We profiled “P&G” in an early 2014 two-part teknovation.biz series (Part 1 and Part 2) and spotlighted the capstone program that the full-time MBA students undertake with a nonprofit organization in a six-part series (Part 1, Part 2, Part 3, Part 4, Part 5 and Part 6).

The last decade plus has been both a learning experience for the West Tennessee native who has degrees from the University of Memphis and Georgia State University and an opportunity to create an environment for others to learn.

If you checkout Swift’s LinkedIn profile, he captures in a few words the calling that he has been pursuing: “I enable aspirations of passionate, hardworking entrepreneur MBA students. My focus is skill development of students via applied learning, mentorship and connections.”

Swift did not plan to have a second career when he retired from AT&T in 2001 after 35 years. He and his wife built a home on Norris Lake.

“I intended to fish and play golf,” he says, adding there is only so much of either you can enjoy.

Fast-forward a year, and Swift was teaching a few classes at UT on change leadership. He later served a few months as Interim Director of the full-time UT MBA program and, as the old saying goes, “The rest is history.”

Swift joined UT full-time in August 2003 to begin building the E&I course. He offered the first capstone class in Spring Semester 2004 for nine students. It was called “Innovation in Practice,” later becoming “Entrepreneurship and Innovation.”

“I had never been an entrepreneur worrying about making a payroll,” Swift says of his tenure at AT&T. What he had learned was a great deal about sustainable value, leadership, critical thinking, and talent development.

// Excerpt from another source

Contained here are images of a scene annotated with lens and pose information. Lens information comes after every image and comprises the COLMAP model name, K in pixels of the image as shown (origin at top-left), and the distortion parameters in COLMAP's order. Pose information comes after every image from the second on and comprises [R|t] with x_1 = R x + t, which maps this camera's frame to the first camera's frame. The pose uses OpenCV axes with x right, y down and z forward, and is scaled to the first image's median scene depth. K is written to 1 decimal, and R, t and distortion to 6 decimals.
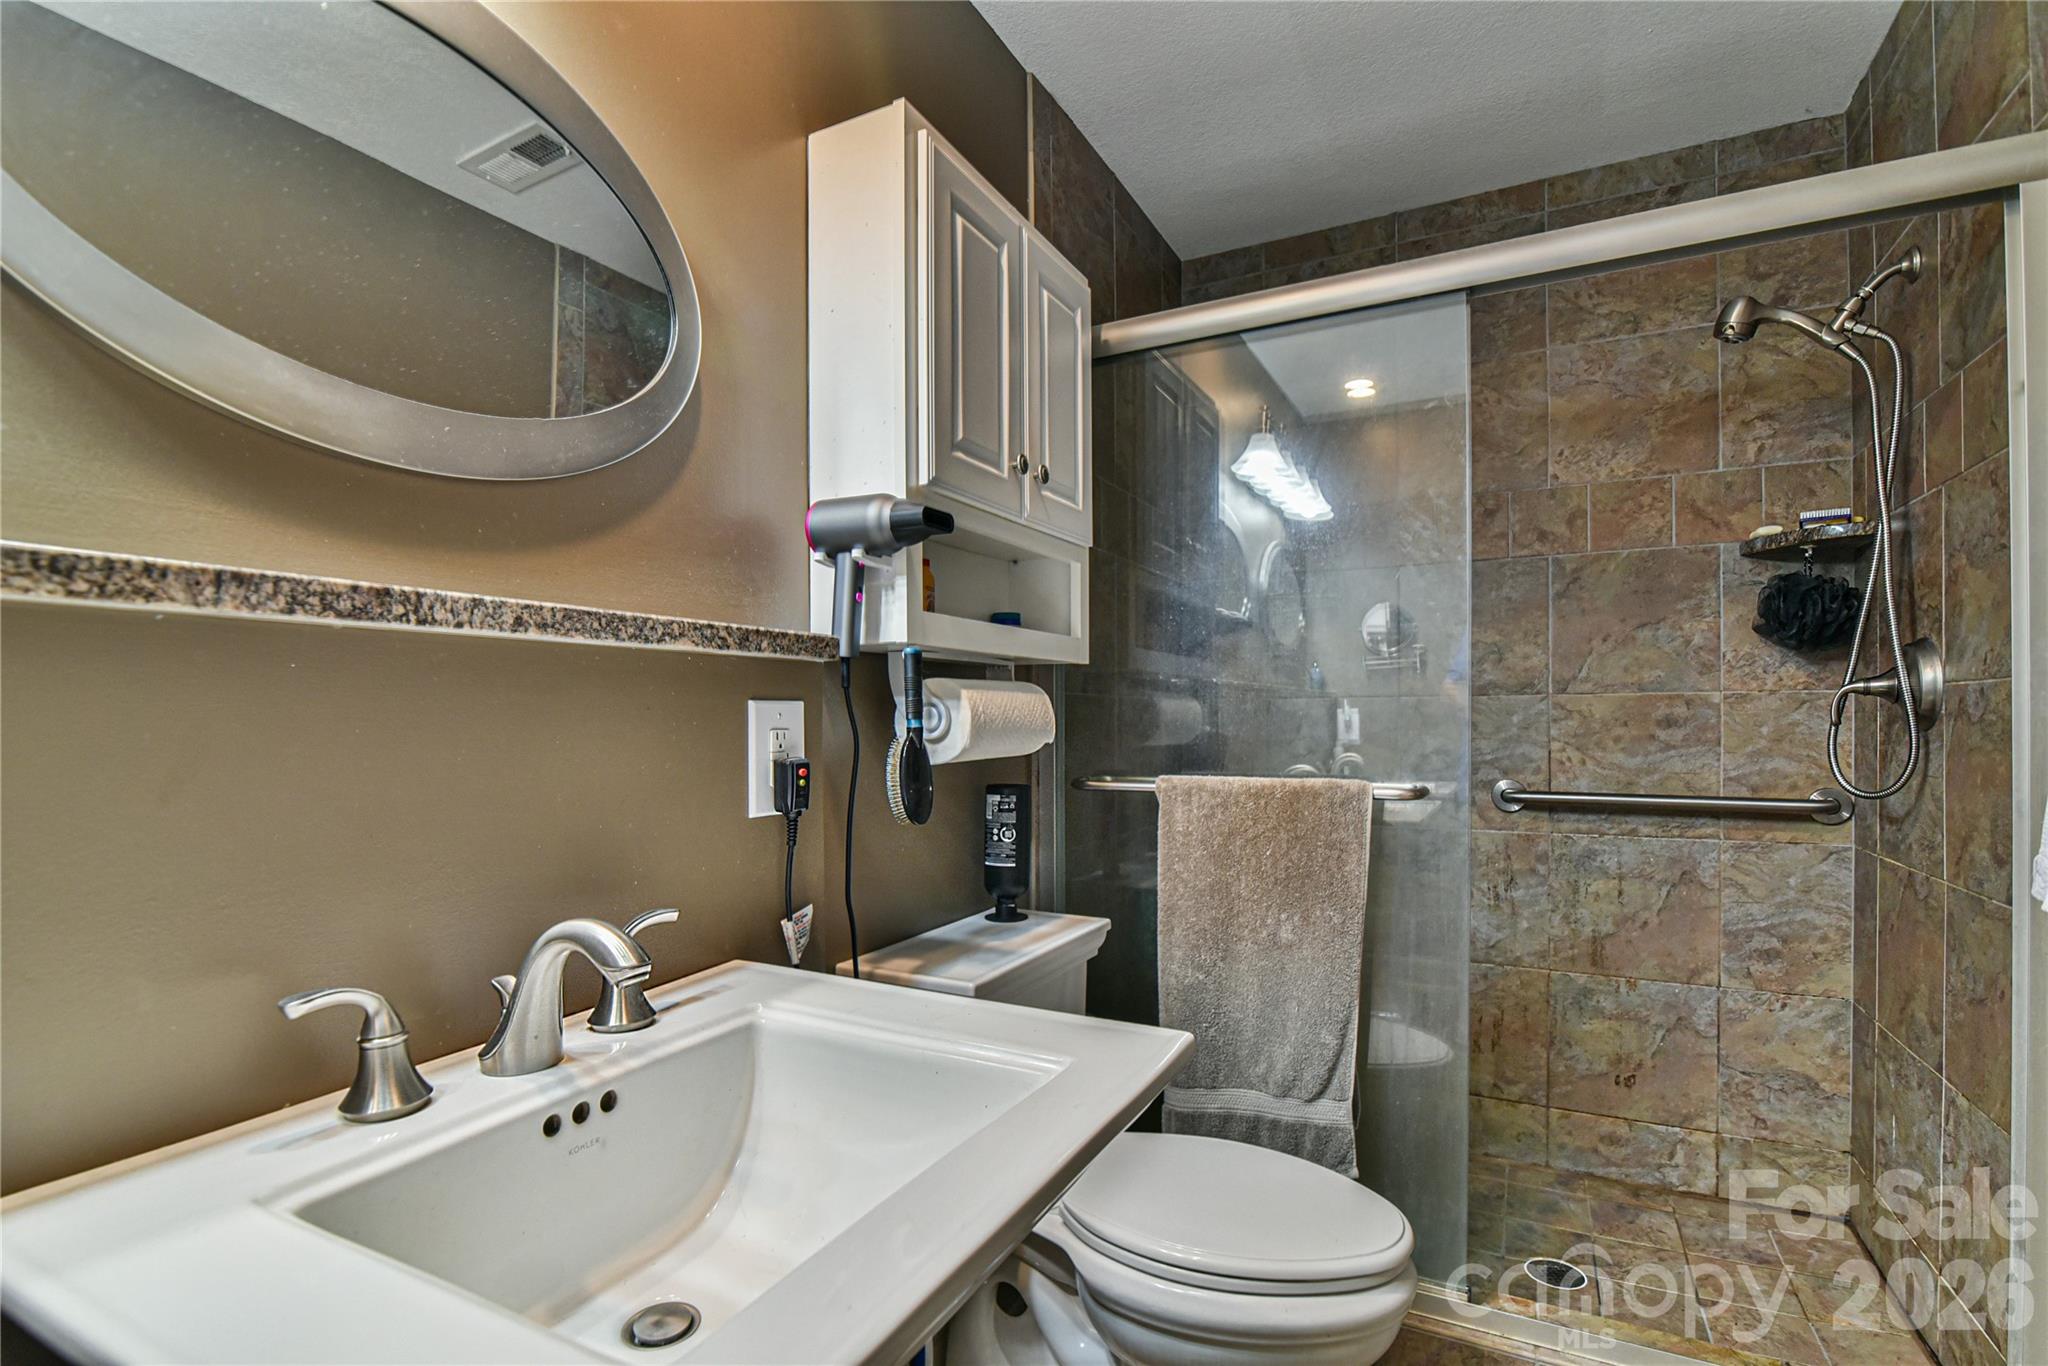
lens RADIAL K [[955.7, 0, 1047.8], [0, 955.7, 721.7], [0, 0, 1]] dist [-0.024315, 0.000446]
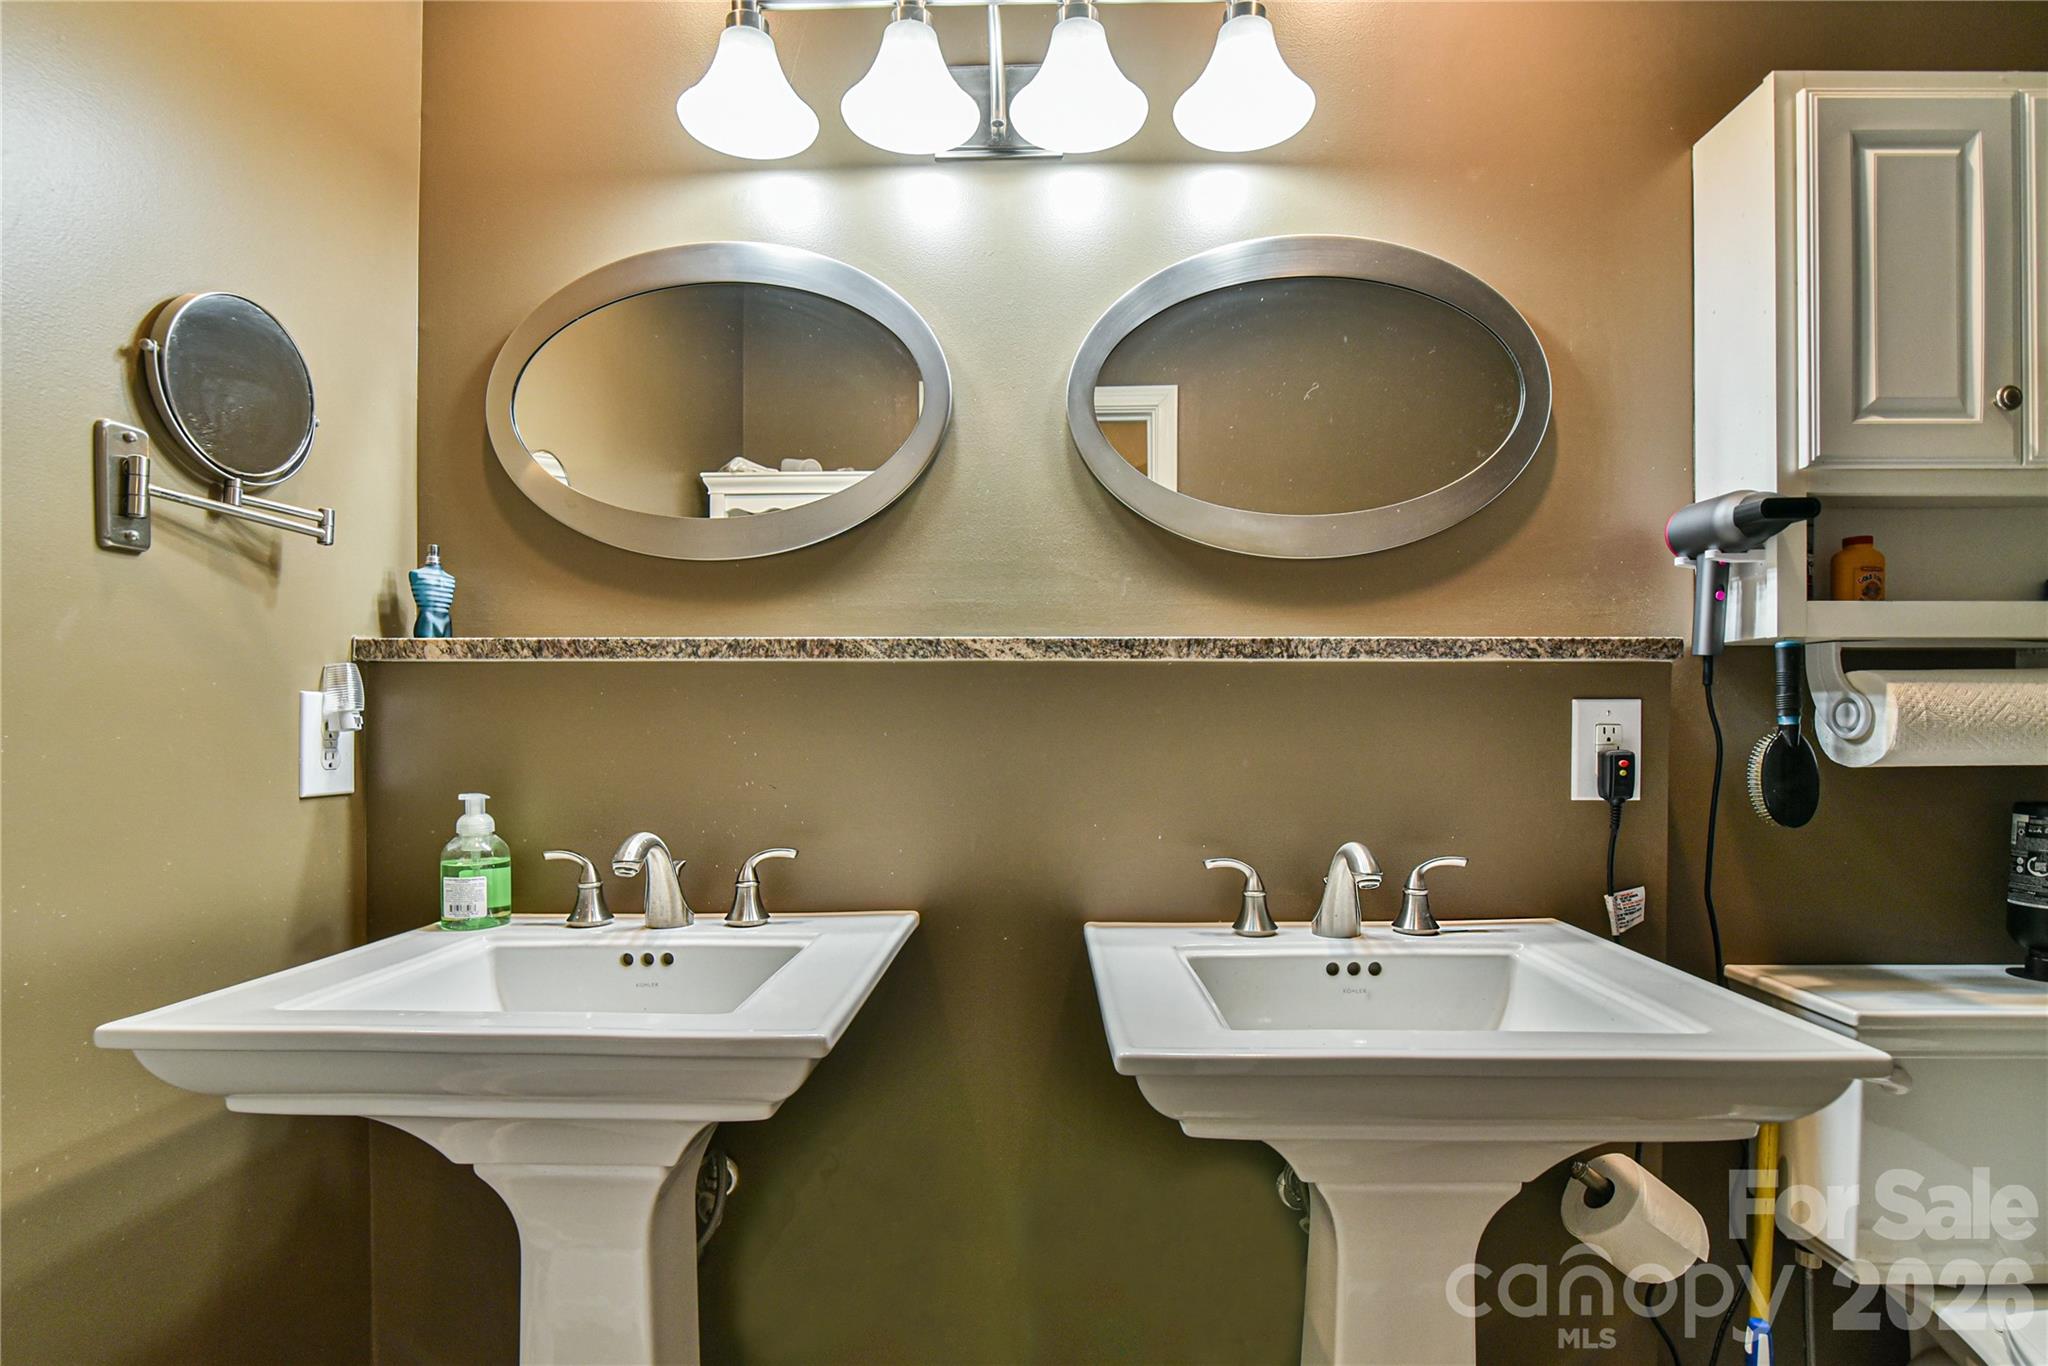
lens RADIAL K [[955.7, 0, 1026.6], [0, 955.7, 701.5], [0, 0, 1]] dist [-0.024315, 0.000446]
pose [[0.430315, -0.007113, -0.902651, 0.443783], [-0.008149, 0.999898, -0.011764, -0.000856], [0.902642, 0.012418, 0.430213, -0.102435]]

That knowledge and a willingness to be a learner, engaging with and listening to others, were the key ingredients that Swift employed as he and later in partnership with Richardson built and continued to refine the program model.

Since piloting the E&I curriculum in 2004, students and faculty mentors who support the courses have undertaken 111 projects for nonprofit entities and logged 41,574 hours in the process. Students have also completed 51 projects in the for profit world. In total, 718 students, plus faculty, have devoted 58,210 service-learning hours to 162 community organizations.

“We’ve proven the model will work,” Swift says. “Importantly, our students have created 61 new ventures.”

As he reflected on his tenure with UT, the always philosophical Swift was particularly retrospective.

“To be a part of UT is a long-felt dream,” he says, quickly adding another reward from the experience was “the opportunity I had to give back to students and the community.”

Of Richardson, his friend and partner, Swift says they “bonded together under a common purpose. Pat’s a reflective learner, I’m an engaged learner.”

The “G” in “P&G” will now become an “L” Swift says. Austin Lance, another former corporate executive who more recently was a Management Consultant and Lecturer at UT, will fill his slot. Ironically, it will be “P&L” going forward.

“I’ve learned a great deal in the last 13 years,” Swift says. No doubt those who have been touched by his passion, commitment and inspiration feel they’ve learned much more from the association.